■ EXERCISE DETAILS ■
Copy the lines below exactly as they appear, starting with the very first one and ending with the line that contains "scientific name: Lophodytes cucullatus", including both of those lines.

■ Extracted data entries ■
---*---
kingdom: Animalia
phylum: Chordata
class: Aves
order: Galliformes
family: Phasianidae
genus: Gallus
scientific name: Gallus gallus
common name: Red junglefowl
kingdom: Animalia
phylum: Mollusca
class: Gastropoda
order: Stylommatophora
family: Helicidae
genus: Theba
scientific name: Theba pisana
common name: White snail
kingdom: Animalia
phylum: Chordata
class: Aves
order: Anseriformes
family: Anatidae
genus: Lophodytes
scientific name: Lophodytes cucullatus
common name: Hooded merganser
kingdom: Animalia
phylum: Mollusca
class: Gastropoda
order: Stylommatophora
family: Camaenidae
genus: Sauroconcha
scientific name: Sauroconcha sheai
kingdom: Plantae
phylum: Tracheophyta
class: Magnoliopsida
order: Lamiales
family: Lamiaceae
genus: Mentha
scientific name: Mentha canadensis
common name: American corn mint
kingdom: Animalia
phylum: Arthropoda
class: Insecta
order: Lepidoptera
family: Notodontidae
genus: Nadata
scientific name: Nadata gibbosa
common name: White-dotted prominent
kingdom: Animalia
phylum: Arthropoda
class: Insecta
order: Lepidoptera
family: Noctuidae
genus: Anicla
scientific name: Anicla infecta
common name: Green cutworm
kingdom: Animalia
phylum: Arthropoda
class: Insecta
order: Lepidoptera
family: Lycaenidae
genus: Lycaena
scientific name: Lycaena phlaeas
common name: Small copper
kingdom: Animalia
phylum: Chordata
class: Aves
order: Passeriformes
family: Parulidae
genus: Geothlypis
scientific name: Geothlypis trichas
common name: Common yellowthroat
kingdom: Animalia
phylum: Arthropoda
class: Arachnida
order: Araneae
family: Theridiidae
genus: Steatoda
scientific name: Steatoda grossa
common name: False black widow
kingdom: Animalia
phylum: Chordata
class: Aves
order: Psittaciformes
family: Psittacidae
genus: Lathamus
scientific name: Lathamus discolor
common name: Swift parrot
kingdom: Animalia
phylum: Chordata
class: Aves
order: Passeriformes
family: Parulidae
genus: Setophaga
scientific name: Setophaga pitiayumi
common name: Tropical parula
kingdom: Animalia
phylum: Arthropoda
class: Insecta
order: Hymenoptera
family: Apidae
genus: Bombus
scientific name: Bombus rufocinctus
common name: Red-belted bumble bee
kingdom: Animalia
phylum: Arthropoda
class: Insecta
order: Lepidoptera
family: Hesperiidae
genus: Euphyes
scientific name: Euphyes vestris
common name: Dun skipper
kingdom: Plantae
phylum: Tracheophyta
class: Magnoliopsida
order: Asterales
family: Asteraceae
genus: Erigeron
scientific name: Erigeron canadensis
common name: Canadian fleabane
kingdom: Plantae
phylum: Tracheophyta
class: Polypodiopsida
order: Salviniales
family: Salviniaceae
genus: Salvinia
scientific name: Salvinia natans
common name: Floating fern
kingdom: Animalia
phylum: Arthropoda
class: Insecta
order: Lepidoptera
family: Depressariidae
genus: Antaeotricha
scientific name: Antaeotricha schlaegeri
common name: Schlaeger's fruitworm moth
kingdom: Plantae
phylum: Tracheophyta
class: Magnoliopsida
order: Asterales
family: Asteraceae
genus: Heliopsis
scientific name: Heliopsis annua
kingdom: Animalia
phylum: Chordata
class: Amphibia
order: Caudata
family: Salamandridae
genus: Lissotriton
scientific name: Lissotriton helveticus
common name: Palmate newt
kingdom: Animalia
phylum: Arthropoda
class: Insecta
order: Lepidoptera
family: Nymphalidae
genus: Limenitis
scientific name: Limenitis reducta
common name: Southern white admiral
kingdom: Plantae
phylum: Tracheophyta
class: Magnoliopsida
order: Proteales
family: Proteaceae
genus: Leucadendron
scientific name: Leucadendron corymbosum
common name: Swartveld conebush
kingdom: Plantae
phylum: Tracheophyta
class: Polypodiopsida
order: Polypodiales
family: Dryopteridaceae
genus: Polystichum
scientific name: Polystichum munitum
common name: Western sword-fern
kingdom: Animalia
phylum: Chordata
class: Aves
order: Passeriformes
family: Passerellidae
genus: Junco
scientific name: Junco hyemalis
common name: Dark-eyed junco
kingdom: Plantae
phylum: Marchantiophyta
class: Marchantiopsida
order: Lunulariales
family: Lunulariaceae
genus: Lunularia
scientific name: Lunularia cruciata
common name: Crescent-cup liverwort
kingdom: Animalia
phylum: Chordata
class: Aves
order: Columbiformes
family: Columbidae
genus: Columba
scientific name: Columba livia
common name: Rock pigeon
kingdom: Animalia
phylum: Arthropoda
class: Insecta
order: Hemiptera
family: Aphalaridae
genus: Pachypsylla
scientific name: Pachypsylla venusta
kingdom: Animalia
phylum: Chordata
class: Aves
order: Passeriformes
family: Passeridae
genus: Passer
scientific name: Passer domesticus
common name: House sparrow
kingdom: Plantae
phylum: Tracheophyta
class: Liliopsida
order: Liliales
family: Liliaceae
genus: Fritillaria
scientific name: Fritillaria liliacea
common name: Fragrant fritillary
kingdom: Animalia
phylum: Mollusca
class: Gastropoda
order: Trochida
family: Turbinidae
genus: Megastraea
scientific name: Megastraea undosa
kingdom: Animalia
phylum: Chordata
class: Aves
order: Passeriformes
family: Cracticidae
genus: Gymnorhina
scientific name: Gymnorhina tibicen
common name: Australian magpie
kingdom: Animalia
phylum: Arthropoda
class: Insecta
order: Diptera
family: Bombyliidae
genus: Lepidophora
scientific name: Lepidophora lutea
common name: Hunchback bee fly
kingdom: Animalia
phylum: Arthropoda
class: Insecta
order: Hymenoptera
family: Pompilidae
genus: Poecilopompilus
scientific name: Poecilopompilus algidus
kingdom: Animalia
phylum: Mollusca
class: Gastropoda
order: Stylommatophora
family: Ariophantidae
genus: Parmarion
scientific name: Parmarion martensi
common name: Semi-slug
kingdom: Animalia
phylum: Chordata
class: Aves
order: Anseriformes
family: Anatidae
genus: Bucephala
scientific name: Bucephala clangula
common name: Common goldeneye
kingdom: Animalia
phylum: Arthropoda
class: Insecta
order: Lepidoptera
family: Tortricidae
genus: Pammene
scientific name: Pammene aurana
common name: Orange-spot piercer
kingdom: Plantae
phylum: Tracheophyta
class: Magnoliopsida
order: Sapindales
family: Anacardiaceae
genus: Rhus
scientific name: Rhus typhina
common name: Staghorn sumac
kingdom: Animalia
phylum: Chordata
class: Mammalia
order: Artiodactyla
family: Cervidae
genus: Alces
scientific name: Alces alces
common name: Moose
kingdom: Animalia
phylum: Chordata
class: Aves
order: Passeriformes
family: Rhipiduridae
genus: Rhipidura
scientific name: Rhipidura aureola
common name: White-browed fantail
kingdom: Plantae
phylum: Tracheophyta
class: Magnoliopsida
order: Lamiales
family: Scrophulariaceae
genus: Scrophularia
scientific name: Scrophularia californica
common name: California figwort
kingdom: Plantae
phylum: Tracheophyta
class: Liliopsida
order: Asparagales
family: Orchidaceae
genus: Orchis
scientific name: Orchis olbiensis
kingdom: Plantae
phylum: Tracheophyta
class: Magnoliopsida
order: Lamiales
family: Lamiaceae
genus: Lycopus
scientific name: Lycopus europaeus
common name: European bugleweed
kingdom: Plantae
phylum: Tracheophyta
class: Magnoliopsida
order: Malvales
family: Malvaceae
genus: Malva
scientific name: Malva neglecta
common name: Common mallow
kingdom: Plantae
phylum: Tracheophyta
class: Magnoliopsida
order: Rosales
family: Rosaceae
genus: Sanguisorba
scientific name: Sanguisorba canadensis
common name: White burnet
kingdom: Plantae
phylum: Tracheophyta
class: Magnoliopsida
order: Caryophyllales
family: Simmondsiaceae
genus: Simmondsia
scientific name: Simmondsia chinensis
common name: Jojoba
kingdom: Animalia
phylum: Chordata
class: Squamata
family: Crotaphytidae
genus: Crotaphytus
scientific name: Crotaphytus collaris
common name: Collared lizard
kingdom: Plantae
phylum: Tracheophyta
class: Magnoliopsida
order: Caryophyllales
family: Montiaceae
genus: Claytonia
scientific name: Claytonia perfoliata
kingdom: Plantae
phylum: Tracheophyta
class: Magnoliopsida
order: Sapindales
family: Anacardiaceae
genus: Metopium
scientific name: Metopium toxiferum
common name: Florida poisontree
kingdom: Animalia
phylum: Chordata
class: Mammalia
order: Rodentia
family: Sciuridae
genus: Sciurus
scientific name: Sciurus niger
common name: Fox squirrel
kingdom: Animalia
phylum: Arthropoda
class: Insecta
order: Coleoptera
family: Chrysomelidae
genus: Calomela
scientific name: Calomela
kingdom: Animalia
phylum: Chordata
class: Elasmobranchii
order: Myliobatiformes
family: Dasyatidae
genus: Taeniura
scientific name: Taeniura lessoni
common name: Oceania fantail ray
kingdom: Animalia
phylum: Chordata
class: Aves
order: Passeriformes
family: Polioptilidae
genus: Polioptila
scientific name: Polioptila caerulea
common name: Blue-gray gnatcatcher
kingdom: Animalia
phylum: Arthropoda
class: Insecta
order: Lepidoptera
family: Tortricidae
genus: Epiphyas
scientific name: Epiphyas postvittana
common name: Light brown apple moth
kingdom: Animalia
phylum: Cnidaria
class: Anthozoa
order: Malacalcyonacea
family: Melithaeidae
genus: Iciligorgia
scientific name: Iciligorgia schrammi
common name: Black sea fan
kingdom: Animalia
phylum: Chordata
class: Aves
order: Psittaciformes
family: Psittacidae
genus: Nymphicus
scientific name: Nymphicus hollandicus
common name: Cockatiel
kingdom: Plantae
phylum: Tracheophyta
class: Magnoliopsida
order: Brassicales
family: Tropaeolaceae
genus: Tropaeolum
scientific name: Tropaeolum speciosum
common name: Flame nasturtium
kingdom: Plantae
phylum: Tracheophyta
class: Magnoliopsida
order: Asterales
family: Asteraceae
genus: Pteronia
---*---
■ ANSWER FOR THE TASK ■
kingdom: Animalia
phylum: Chordata
class: Aves
order: Galliformes
family: Phasianidae
genus: Gallus
scientific name: Gallus gallus
common name: Red junglefowl
kingdom: Animalia
phylum: Mollusca
class: Gastropoda
order: Stylommatophora
family: Helicidae
genus: Theba
scientific name: Theba pisana
common name: White snail
kingdom: Animalia
phylum: Chordata
class: Aves
order: Anseriformes
family: Anatidae
genus: Lophodytes
scientific name: Lophodytes cucullatus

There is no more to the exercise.